- _Provided text_:
# Classical Ciphers

Created: 2017-05-26
Updated: 2024-01-26

All modern ciphers are based on some kind of substitution operation.

A block of bits is substituted with another block of bits according to a given table or algorithm.

Monoalphabetic cipher: the same element in the plaintext alphabet is always encrypted to the same element in the ciphertext alphabet.

Polyalphabetic cipher: the same element in the plaintext alphabet may be encrypted to different elements in the ciphertext alphabet.

Polyalphabetic ciphers algorithms typically depend on a key that is cyclically used to encrypt the single letters. Thus are equivalent to a set of monoalphabetic ciphers that are alternatively used.

Note that given a key with finite length, at some point the same letters are encoded again to the same ciphertext (we loop through the key), thus in practice polyalphabetic ciphers are equivalent to a monoalphabetic block cipher with block length equal to the key length.

The distinction between a monoalphabetic and a polyalphabetic cipher thus technically depends on the choice of what is the alphabet we work with, if each block of a polyalphabetic cipher is interpreted as an element of a bigger alphabet then the polyalphabetic cipher is still a monoalphabetic cipher.

Strictly speaking, a true polyalphabetic cipher has no cycles e.g. a stream cipher using a TRNG for the keystream.

Modern block ciphers achieve a similar result using the so-called counter modes of operation. These allow to transform any block cipher into a stream cipher.

## Conventions

Each cipher is described by a tuple (P, C, K, E, D) with:

• P: plaintexts set
• C: ciphertexts set
• K: keys set (keyspace)
• E: encryption function
• D: decryption function

We assume to work with the alphabet A = {a,..,z}. Where more convenient, the alphabet is interpreted as Z₂₆ by mapping each letter to the corresponding position within the English alphabet (a → 0, .., z → 25).

The set A* is the set of strings composed by elements of A.

For the ciphers that will follow:

• P = C = A*
• K, E, D are dependent on the specific cipher

## Substitution Cipher

The substitution is driven by a permutation table π.

E_pi[p] = π(p) = c
D_pi[c] = π⁻¹(c) = p


The keyspace consists of all the possible tables we can construct, or in other words all the permutations of the alphabet symbols.

|K| = |A|! = 26! ≥ 4·10²⁶


A key is one of the possible permutations.

In general, the substitution rule may not be describable without explicitly providing the full permutation table and this may become quickly impractical as the size of the alphabet grows.

For example if our alphabet consists of 64-bit elements, then the key size is 64·2⁶⁴ = 2⁷⁰ ≈ 10²¹ bits, i.e. the table of all the substitutions that may be applied during the encryption procedure (the codebook). For comparison, the estimated total number of sand grains on all the beaches and deserts on Earth is estimated to be around 10²⁰.

Instead of allowing an arbitrary plaintext-ciphertext association we may derive the mapping via some algorithm which uses a smaller information as the key.

Obviously, the key size reduction also comes with keyspace reduction, the keyspace size will be the number of different associations that are possible via such an algorithm.

- _Activity 1_: Put the listing lines into a numbered list, from the first line of the listing through the line containing "estados e municípios, aprimorar", leaving out any blank lines.

- _Listed records_:
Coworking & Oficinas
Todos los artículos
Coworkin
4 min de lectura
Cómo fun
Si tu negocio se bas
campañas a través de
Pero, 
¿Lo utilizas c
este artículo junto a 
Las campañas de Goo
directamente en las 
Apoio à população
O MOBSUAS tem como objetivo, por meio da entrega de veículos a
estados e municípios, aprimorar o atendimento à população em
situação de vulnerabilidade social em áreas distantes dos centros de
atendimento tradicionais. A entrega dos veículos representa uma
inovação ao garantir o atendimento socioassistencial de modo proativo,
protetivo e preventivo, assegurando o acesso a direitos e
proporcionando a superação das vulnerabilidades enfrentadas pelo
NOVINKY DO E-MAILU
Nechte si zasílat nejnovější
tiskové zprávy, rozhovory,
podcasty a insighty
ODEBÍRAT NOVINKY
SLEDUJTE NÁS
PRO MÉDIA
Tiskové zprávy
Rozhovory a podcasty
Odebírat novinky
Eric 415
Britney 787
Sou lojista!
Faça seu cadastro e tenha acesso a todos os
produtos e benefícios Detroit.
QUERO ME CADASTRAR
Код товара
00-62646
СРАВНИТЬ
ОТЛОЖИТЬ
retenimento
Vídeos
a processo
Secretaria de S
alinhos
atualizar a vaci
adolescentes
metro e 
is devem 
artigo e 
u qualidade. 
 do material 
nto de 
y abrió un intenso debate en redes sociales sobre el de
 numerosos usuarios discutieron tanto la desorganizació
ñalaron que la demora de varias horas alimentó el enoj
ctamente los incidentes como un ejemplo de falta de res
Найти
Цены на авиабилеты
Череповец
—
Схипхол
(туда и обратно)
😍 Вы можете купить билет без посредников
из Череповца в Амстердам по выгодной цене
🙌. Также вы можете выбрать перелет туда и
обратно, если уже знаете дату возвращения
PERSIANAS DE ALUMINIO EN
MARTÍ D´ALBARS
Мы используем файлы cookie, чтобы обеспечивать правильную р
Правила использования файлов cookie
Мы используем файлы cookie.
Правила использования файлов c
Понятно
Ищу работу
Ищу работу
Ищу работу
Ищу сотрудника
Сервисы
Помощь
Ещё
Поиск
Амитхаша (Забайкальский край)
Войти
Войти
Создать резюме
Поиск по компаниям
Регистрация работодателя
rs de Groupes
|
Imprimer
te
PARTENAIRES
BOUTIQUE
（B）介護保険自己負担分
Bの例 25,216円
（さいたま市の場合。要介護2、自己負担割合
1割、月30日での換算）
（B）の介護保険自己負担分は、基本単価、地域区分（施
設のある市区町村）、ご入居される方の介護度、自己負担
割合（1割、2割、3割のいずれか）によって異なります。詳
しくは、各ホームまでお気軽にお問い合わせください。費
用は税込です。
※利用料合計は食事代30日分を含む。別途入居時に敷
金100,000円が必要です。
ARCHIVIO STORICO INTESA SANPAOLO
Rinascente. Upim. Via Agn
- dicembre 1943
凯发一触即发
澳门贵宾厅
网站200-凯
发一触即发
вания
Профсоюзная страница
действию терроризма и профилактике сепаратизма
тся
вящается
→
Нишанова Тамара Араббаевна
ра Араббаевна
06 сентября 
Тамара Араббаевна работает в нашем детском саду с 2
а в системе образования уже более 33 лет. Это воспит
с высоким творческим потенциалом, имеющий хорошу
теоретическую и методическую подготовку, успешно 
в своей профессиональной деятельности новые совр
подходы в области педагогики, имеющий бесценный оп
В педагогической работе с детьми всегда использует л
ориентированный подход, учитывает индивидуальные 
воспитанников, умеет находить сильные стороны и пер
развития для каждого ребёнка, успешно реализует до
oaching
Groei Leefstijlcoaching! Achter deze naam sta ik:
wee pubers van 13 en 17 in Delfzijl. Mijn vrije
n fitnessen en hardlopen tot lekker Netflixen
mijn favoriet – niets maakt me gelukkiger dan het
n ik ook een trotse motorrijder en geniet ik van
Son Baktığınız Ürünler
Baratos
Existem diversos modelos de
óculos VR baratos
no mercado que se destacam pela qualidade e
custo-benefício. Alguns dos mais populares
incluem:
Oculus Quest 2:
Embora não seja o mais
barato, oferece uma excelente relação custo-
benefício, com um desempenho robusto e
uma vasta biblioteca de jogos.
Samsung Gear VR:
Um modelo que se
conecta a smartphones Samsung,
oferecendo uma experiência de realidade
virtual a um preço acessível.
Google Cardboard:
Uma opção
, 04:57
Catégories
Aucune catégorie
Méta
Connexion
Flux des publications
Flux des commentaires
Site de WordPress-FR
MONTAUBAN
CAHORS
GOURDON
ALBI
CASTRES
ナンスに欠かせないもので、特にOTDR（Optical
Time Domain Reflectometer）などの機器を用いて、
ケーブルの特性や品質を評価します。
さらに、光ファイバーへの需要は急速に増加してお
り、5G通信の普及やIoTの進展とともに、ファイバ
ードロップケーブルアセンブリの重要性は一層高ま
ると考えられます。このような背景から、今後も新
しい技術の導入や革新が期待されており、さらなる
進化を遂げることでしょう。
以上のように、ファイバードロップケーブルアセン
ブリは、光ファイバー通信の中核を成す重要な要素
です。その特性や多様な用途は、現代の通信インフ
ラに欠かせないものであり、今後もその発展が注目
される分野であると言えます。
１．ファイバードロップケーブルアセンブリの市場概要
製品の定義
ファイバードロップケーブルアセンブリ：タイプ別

- _Activity 2_: Continue the text on classical ciphers from the point where it stops.

- _Written answer 1_:
1. Coworking & Oficinas
2. Todos los artículos
3. Coworkin
4. 4 min de lectura
5. Cómo fun
6. Si tu negocio se bas
7. campañas a través de
8. Pero, 
9. ¿Lo utilizas c
10. este artículo junto a 
11. Las campañas de Goo
12. directamente en las 
13. Apoio à população
14. O MOBSUAS tem como objetivo, por meio da entrega de veículos a
15. estados e municípios, aprimorar o atendimento à população em

- _Written answer 2_:
Substitution ciphers driven by very simple algorithms are, for example, shift, affine, atbash and Vigenere ciphers.

### Attack

Frequency analysis. Every language has a characteristic frequency for the letters (e.g. in English the letter ’e’ has an approximate frequency of 12%).

Simple substitution ciphers leaves the letters frequencies intact and thus allow to attack the cipher via a trivial frequency analysis.

Potential workarounds for frequency analysis:

1. Blocks substitution ciphers: instead of replacing single letters we work on blocks of m letters. Thus flattening the frequencies of the blocks.
2. Polyalphabetic ciphers: use more than one monoalphabetic cipher by rotating their usage (e.g. Vigenere and Enigma).

As said before, a polyaphabetic cipher with a cycle is equivalent to a monoalphabetic block cipher with a bigger alphabet. Working with blocks of size N is just like working with a bigger alphabet where each element has size N.

For instance, if the block length is 3 there are 26³ elements in the alphabet (equal to the block length) and if the cipher is a pure substitution cipher then the keyspace size is 26³!. However, the key length is 26³.

Polyalphabetic ciphers where the substitution of each element within the block is driven by a simple monoalphabetic cipher are a good compromise since the key is very compact, and we still have a big enough keyspace.

For instance, with a polyalphabetic shift cipher, if the block length is 3 then the keyspace size is 26³ and the key length is 3.

## Shift Cipher

The key is defined as an integer k ∈ Z₂₆.

We shift each plaintext letter by k positions with respect to their position in the alphabet.

E_k[p] = (p + k) mod 26 = c
D_k[p] = (p - k) mod 26 = p


The same shift quantity is applied to each word in the input string.

For example, shift every character in the plaintext by k = 3 positions:

a → d, b → e, ... , v → b, z → c


When k = 3 the cipher is known as the Caesar cipher.

### Attack

The keyspace is trivially small (26), thus it can be easily brute forced without resorting to a frequency analysis.

## Vigenere Cipher

A polyalphabetic cipher composed of several shift ciphers.

The keyspace is Aᵐ, where m is the key length.

The scheme can be easily visualized by writing the key and the plaintext one above the other, the key is repeated as required till the end of the plaintext.

The encryption/decryption functions for the i-th element of the plaintext/ ciphertext:

E_k[pᵢ] = [pᵢ + k_(i mod m)] mod |A| = cᵢ
D_k[cᵢ] = [cᵢ - k_(i mod m)] mod |A| = pᵢ


### Attacks

The cipher is trivially vulnerable to a known plaintext attack:

k_(i mod m) = (cᵢ - pᵢ) mod |A|


The cipher is also vulnerable to statistical analysis. In this case the vulnerability stems from the key repetition. The shortest is the key the more it is vulnerable.

Note that is m is equal to the plaintext length then this cipher is equivalent to the one-time pad, a well known unconditionally secure cipher.

#### Kasiski Test (~1863).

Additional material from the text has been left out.